Reputation: 5401
I have to figure out if my subject string has any of the bad characters(some characters i absolutely hate). so if i have a string called str(char *str)
and if any of the characters in the string bad(char *bad)
are found the string str
is rejected. Now i could use strcspn(str,bad)
to check this. But can somebody suggest what the implementation of strcspn
could be?
A naive implementation would be to check each character of str
against each character of bad
and reject str
if a match is found.
for(i=0;str[i]!='\0';i++)
for(j=0;bad[j]!='\0';j++)
if(bad[j]==str[i])
return -1; //reject string
return 1; //accept string
or something like
for(i=0;str[i]!='\0';i++)
if(strchr(bad,str[i])) //will return non-NULL if str[i] is found in bad
return -1; //reject string
return 1; //accept string
Upvotes: 0
Views: 2952
Reputation: 614
If you care about worst-case performance and/or thread safety, here's a variant that keeps the table on the stack.
#include <limits.h>
#include <stddef.h>
int contains_bad(const char *str, const char *bad) {
size_t hint[UCHAR_MAX];
size_t len_bad;
for (len_bad = 0; bad[len_bad]; len_bad++) {
hint[(unsigned char)bad[len_bad] - 1] = len_bad;
}
for (; *str; str++) {
size_t i = hint[(unsigned char)*str - 1];
if (i < len_bad && *str == bad[i]) return 1;
}
return 0;
}
(For the language lawyers: technically the uninitialized array hint
can have trap representations lurking. If you know what this means and actually care about the behavior of C programs on long-dead platforms, one solution, if bad
is a set and thus has no more than UCHAR_MAX
characters, is to change size_t hint[UCHAR_MAX]

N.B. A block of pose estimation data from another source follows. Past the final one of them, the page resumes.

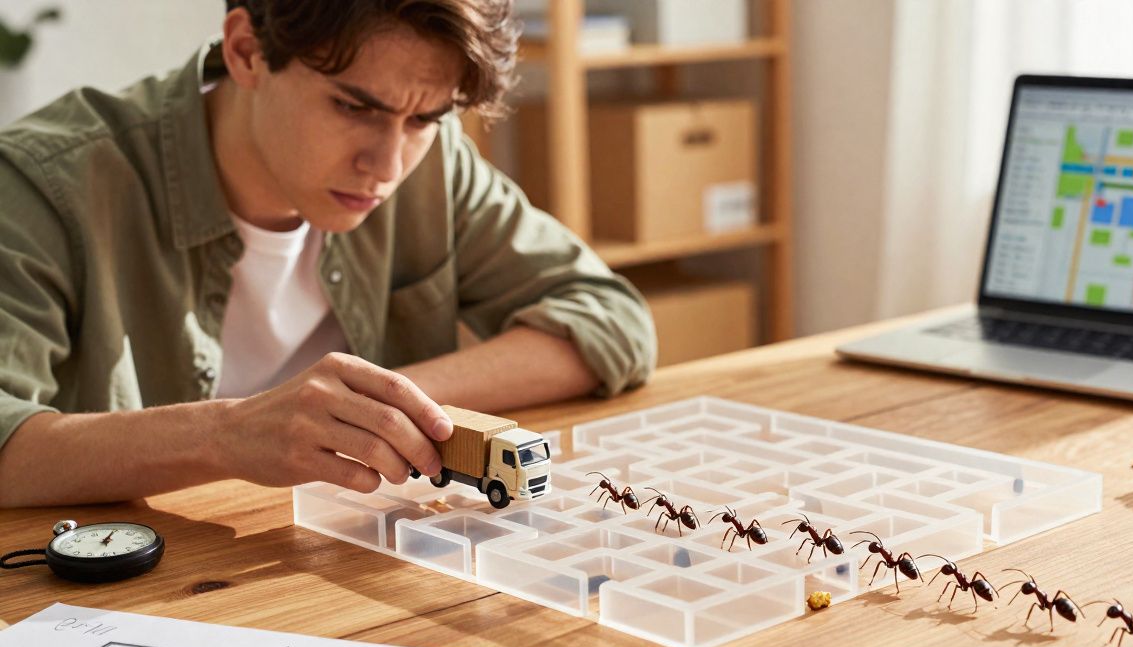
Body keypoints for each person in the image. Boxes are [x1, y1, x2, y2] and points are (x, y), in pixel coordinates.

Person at [0, 0, 656, 508]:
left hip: (353, 571)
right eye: (352, 106)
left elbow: (610, 318)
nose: (388, 165)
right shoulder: (43, 186)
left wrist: (366, 410)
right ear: (247, 52)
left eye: (426, 119)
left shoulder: (436, 162)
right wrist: (224, 434)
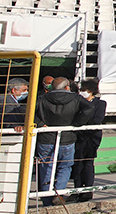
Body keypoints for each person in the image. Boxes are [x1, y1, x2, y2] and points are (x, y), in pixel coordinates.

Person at [35, 77, 94, 206]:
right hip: (67, 138)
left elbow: (29, 112)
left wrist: (40, 124)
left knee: (46, 168)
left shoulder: (42, 98)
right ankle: (58, 193)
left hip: (46, 138)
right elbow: (89, 108)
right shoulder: (75, 98)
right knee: (65, 167)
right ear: (67, 87)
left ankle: (46, 199)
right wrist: (76, 123)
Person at [69, 79, 106, 202]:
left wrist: (82, 121)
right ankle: (77, 189)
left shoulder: (100, 104)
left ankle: (88, 191)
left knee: (88, 163)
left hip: (92, 137)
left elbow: (97, 119)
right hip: (78, 137)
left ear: (91, 91)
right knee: (77, 164)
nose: (82, 93)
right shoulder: (77, 102)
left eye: (85, 90)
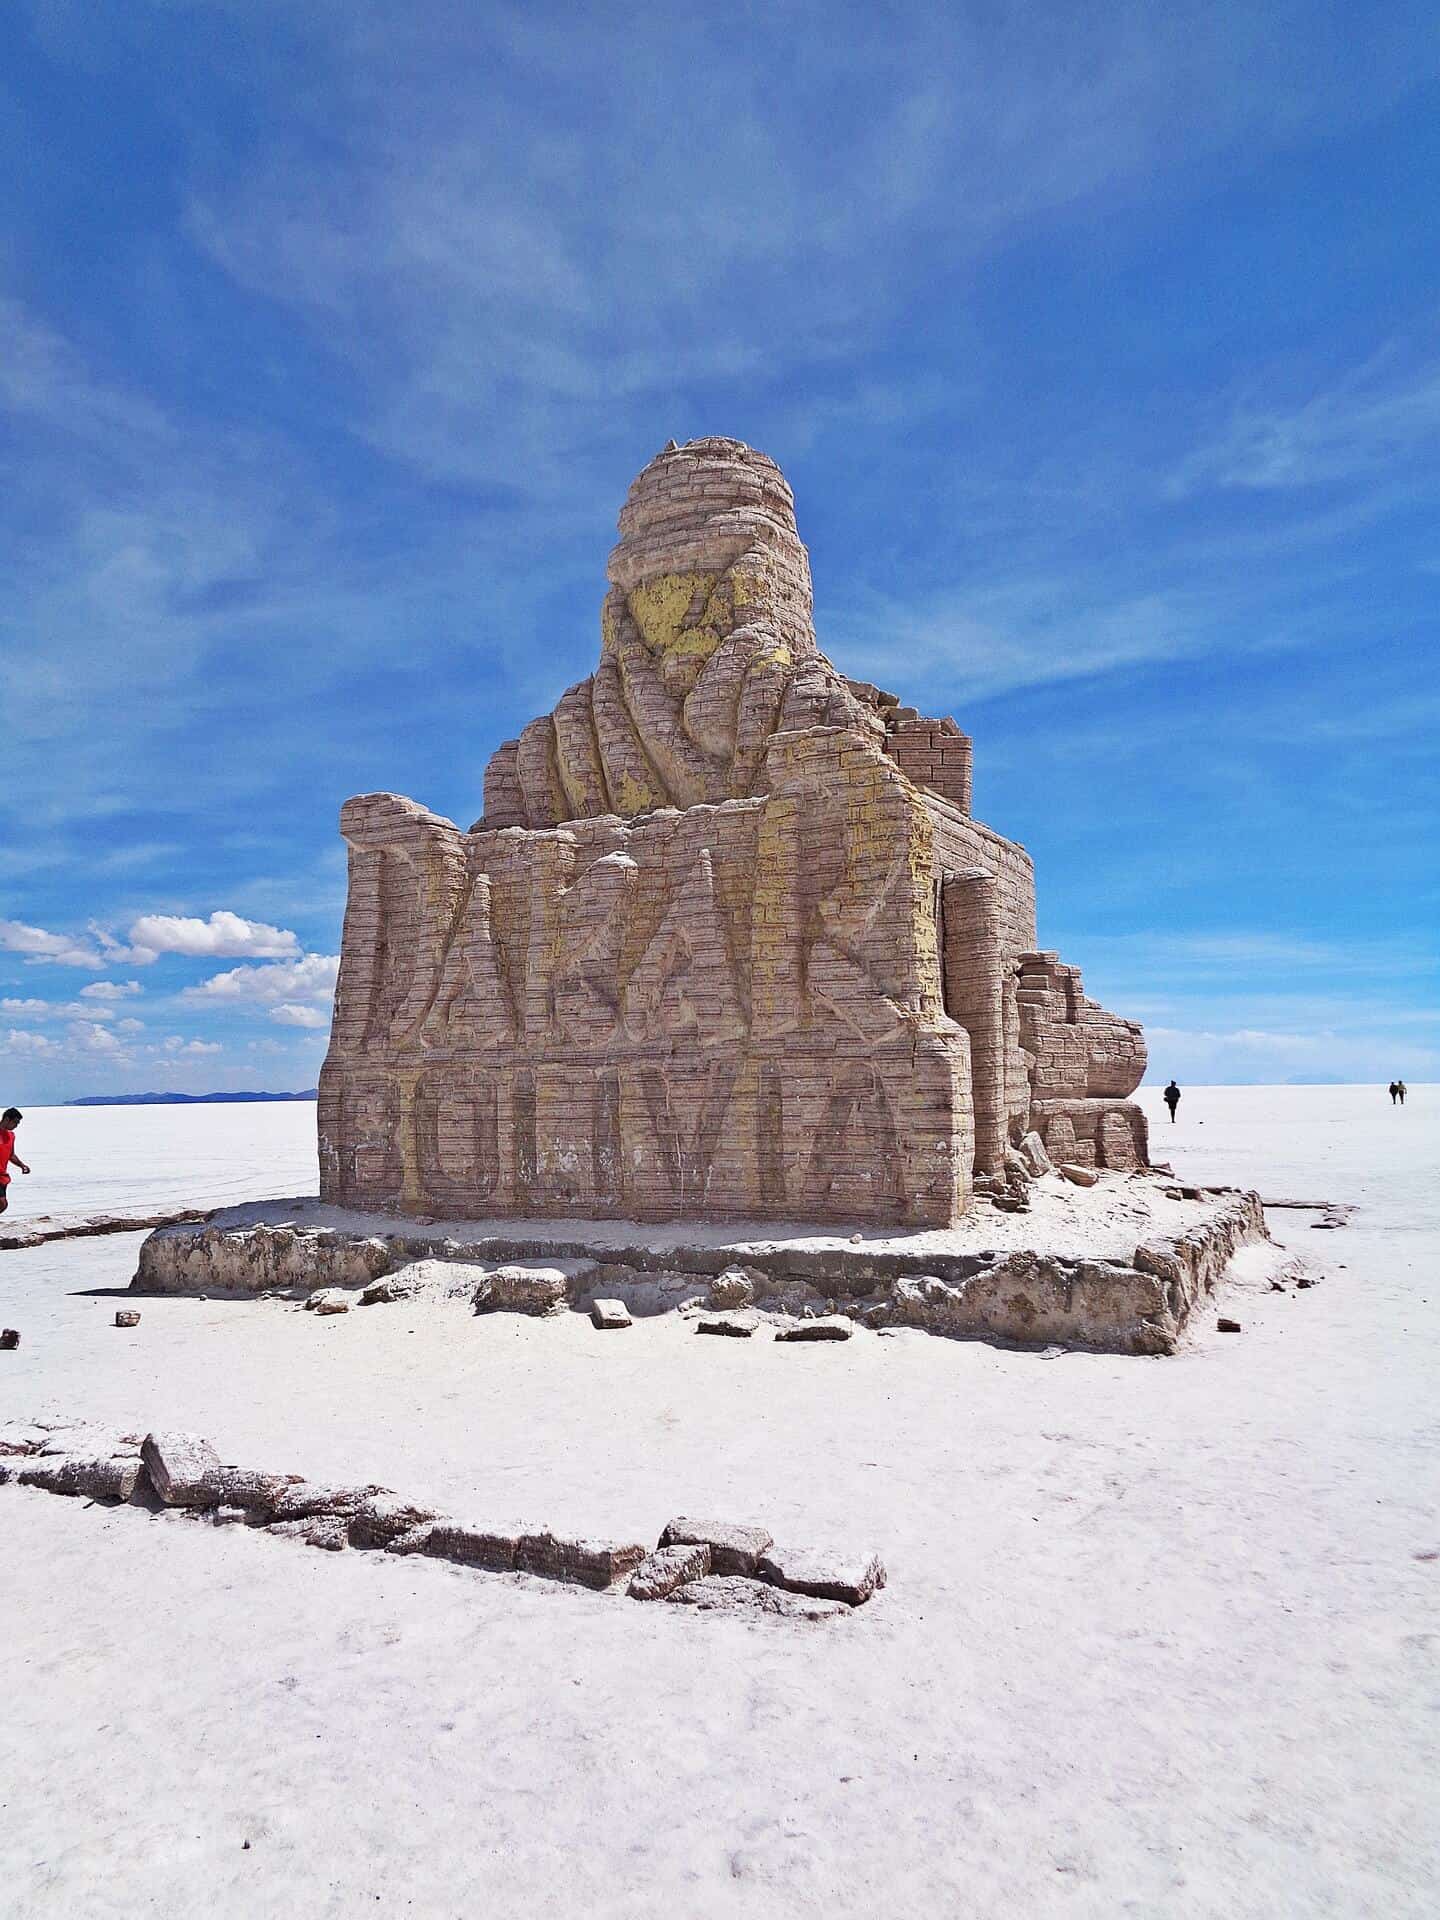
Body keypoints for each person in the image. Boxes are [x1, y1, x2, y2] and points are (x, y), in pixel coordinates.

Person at [0, 1107, 31, 1213]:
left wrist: (22, 1165)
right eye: (15, 1122)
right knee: (2, 1202)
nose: (16, 1126)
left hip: (2, 1177)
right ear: (7, 1119)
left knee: (3, 1205)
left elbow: (11, 1155)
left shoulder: (11, 1136)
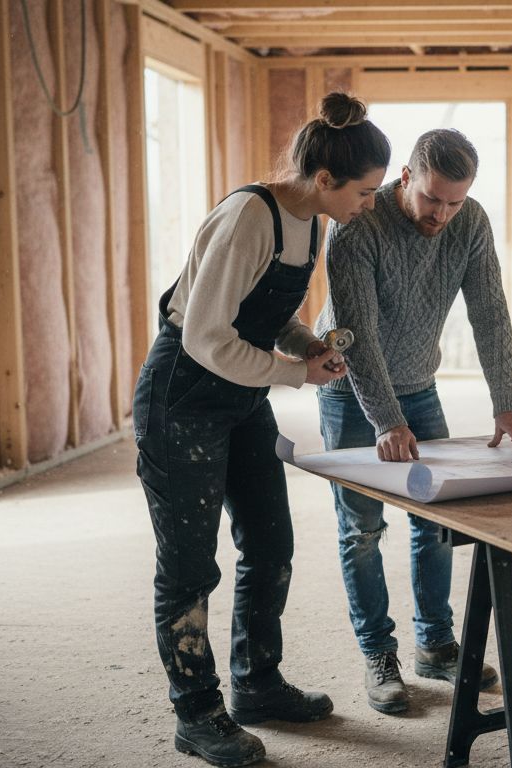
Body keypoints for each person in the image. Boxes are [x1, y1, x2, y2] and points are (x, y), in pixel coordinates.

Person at [133, 93, 390, 767]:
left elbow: (269, 316)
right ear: (325, 179)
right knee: (189, 567)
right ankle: (197, 714)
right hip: (183, 396)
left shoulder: (313, 224)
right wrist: (295, 374)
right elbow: (206, 337)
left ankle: (256, 684)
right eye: (365, 192)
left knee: (271, 542)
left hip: (242, 396)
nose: (370, 204)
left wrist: (307, 345)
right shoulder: (250, 216)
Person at [315, 128, 512, 714]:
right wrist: (386, 420)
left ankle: (435, 644)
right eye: (432, 198)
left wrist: (506, 398)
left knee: (436, 520)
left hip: (419, 384)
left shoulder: (470, 221)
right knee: (361, 529)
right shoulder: (357, 225)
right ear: (406, 177)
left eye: (454, 202)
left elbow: (489, 310)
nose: (442, 214)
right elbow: (357, 334)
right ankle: (378, 654)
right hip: (349, 388)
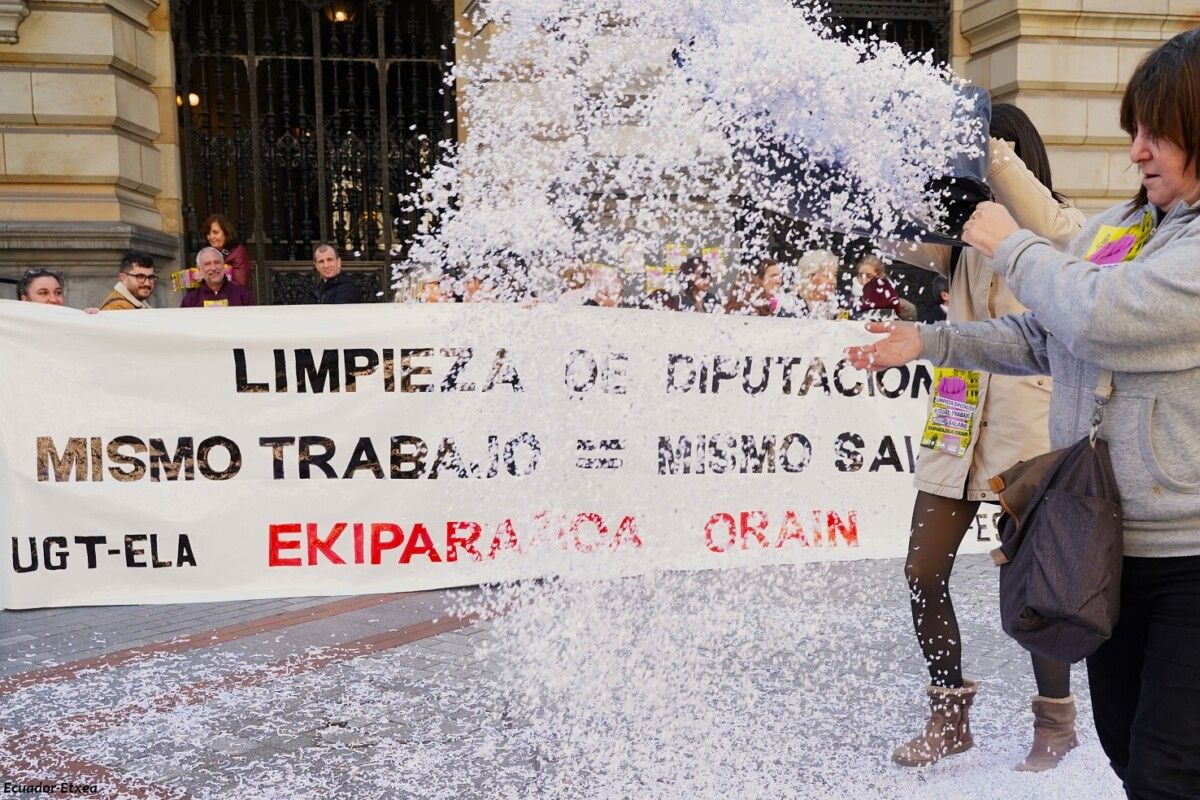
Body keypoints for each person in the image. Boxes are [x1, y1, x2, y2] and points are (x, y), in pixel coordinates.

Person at [847, 29, 1200, 797]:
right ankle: (974, 712)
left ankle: (1049, 716)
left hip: (1188, 557)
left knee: (1169, 766)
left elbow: (1100, 313)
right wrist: (929, 338)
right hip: (1117, 542)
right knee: (1130, 752)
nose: (1137, 152)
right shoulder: (1137, 228)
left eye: (1157, 133)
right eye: (1132, 132)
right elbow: (1047, 335)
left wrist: (1010, 238)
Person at [881, 105, 1087, 771]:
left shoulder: (1060, 227)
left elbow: (1061, 237)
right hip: (956, 422)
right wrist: (901, 176)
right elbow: (901, 243)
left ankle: (1054, 722)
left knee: (1039, 582)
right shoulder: (961, 235)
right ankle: (949, 713)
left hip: (1033, 432)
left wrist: (994, 155)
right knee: (921, 570)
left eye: (984, 158)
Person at [181, 247, 255, 308]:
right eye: (207, 264)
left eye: (217, 262)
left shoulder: (242, 295)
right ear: (199, 269)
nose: (213, 268)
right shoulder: (190, 301)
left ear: (223, 265)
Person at [851, 255, 917, 321]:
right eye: (861, 275)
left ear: (880, 276)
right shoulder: (853, 293)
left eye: (869, 276)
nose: (863, 280)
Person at [203, 213, 253, 289]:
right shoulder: (207, 253)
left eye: (215, 232)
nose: (211, 237)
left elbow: (240, 285)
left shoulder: (237, 251)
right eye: (208, 233)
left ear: (226, 232)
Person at [793, 249, 843, 319]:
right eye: (827, 275)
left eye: (835, 275)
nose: (833, 281)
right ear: (810, 277)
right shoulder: (794, 306)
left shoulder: (839, 304)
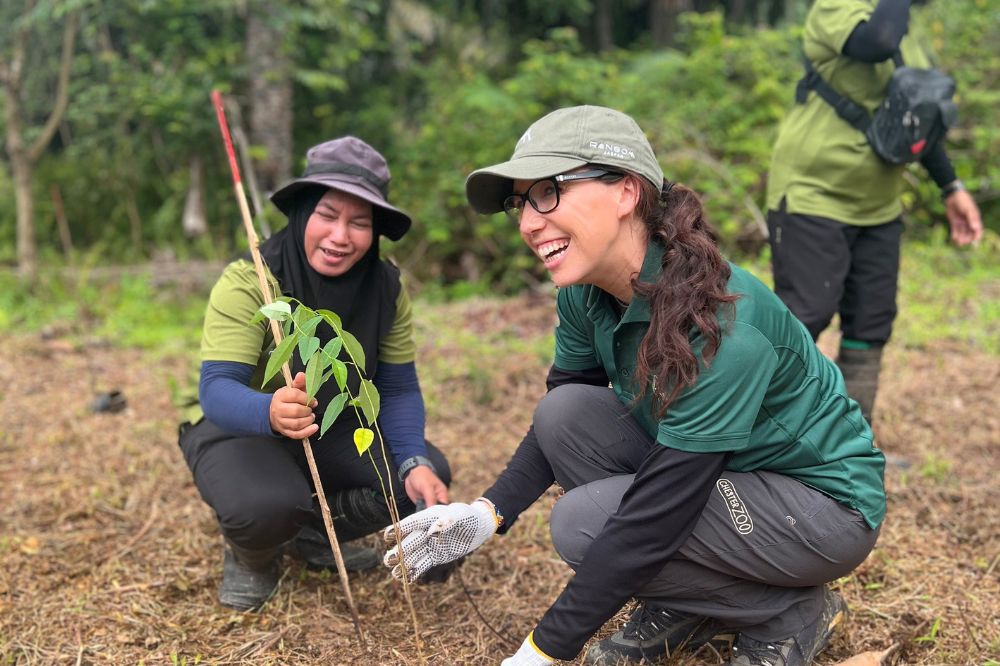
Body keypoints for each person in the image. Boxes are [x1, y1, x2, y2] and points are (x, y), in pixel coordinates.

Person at [382, 106, 886, 666]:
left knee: (583, 524)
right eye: (519, 202)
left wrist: (543, 651)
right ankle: (689, 602)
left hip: (818, 507)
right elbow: (562, 423)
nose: (527, 222)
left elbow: (657, 514)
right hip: (723, 475)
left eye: (548, 192)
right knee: (565, 413)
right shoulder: (586, 289)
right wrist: (487, 513)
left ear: (626, 193)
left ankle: (786, 611)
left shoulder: (723, 324)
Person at [178, 136, 452, 612]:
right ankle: (254, 554)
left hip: (331, 427)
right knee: (264, 506)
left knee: (419, 480)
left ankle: (315, 534)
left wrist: (414, 460)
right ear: (302, 211)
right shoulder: (254, 279)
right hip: (244, 430)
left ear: (376, 232)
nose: (340, 236)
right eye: (328, 215)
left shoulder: (385, 287)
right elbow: (216, 389)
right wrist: (269, 409)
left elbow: (399, 386)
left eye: (359, 223)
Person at [766, 0, 983, 423]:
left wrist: (951, 187)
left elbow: (915, 120)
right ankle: (762, 437)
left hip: (879, 206)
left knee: (871, 324)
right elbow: (876, 42)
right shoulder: (835, 8)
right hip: (813, 194)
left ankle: (850, 446)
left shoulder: (909, 30)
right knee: (804, 317)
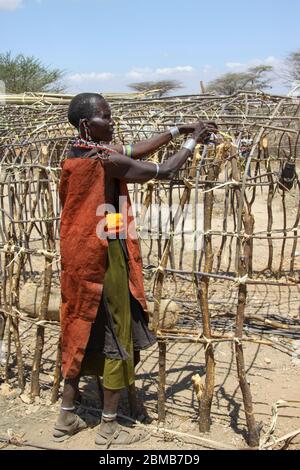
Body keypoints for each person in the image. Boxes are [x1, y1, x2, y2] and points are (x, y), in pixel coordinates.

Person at [54, 92, 217, 446]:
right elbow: (164, 170)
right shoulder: (101, 161)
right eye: (106, 118)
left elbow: (136, 150)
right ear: (87, 124)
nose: (112, 123)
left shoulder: (79, 151)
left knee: (80, 327)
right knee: (116, 330)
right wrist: (193, 139)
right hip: (103, 254)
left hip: (79, 256)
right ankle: (109, 426)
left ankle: (66, 418)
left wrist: (175, 129)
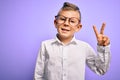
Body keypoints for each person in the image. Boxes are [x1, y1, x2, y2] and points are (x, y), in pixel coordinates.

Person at [34, 2, 111, 80]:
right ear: (55, 23)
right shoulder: (45, 45)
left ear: (78, 27)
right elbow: (38, 75)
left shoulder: (84, 47)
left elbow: (101, 70)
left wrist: (103, 47)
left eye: (72, 21)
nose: (66, 23)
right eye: (62, 19)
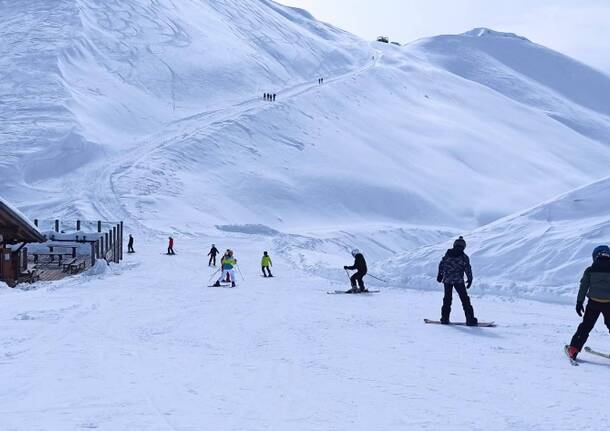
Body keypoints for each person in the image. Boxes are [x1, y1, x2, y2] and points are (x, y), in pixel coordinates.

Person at [566, 245, 610, 360]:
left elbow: (584, 287)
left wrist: (579, 302)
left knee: (586, 327)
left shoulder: (590, 270)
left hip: (593, 303)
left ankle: (574, 349)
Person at [436, 236, 477, 325]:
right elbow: (467, 269)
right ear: (464, 246)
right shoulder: (463, 256)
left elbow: (441, 264)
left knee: (447, 299)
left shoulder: (448, 254)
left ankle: (444, 319)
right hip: (458, 281)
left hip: (447, 280)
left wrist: (439, 274)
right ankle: (470, 320)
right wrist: (470, 279)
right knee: (465, 300)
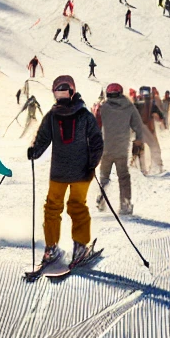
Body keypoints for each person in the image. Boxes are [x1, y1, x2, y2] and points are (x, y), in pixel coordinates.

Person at [28, 76, 104, 270]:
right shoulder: (53, 116)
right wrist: (35, 150)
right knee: (53, 208)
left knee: (75, 207)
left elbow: (96, 141)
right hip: (61, 172)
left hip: (80, 171)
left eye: (64, 93)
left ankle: (79, 247)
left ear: (72, 92)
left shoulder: (84, 115)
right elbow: (43, 138)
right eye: (58, 93)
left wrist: (92, 163)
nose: (61, 97)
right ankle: (52, 247)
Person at [95, 84, 144, 214]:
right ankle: (125, 204)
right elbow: (138, 125)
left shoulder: (103, 107)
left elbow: (95, 124)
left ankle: (102, 198)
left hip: (106, 148)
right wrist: (138, 140)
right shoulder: (129, 107)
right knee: (123, 177)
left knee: (104, 175)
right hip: (121, 149)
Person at [134, 87, 166, 174]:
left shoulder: (136, 103)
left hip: (139, 130)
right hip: (149, 130)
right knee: (154, 147)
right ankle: (157, 167)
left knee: (140, 149)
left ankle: (142, 169)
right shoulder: (150, 104)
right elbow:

to unsigned char hint[UCHAR_MAX]
, since unsigned char is guaranteed not to have trap representations.)
Upvotes: 1
Reputation: 48061
If str
is very long (or you are going to check many strings against the same set of bad characters), you may gain some performance by creating a lookup table of size 256 where element i is 1 if the character with ASCII code i is bad and zero otherwise:
int contains_bad(const char* str, const char* bad) {
unsigned short int table[256];
char* ch;
/* Prepare the lookup table */
memset(table, 0, 256);
for (ch = bad; *ch != 0; ch++)
table[*ch] = 1;
/* Test the string */
for (ch = str; *ch != 0; ch++)
if (table[*ch])
return -1;
return 1;
}
The above code is O(m+n) worst case, where m is the length of bad and n is the length of str; your solution is O(mn) worst case.
Update: here is the alternative version of the function which keeps the lookup table in static storage and clears it only once in every 255 invocations.
int contains_bad(const char* str, const char* bad) {
static unsigned short int table[256];
static unsigned short int marker = 255;
char* ch;
/* Prepare the lookup table */
if (marker == 255) {
memset(table, 0, 256);
marker = 1;
} else {
marker++;
}
for (ch = bad; *ch != 0; ch++)
table[*ch] = marker;
/* Test the string */
for (ch = str; *ch != 0; ch++)
if (table[*ch] == marker)
return -1;
return 1;
}
Upvotes: 8